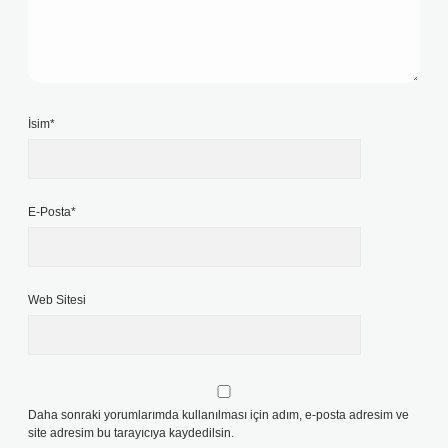
İsim*
E-Posta*
Web Sitesi
Daha sonraki yorumlarımda kullanılması için adım, e-posta adresim ve
site adresim bu tarayıcıya kaydedilsin.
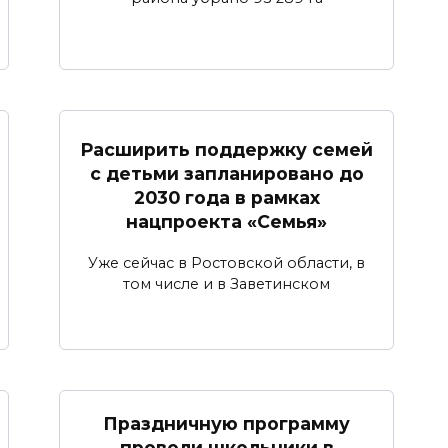
Расширить поддержку семей
с детьми запланировано до
2030 года в рамках
нацпроекта «Семья»
Уже сейчас в Ростовской области, в
том числе и в Заветинском
Праздничную программу
провели школьники в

- _Aim of the task_: Show every line of the material that includes the string "adresim".

- _Problem solution_:
Daha sonraki yorumlarımda kullanılması için adım, e-posta adresim ve
site adresim bu tarayıcıya kaydedilsin.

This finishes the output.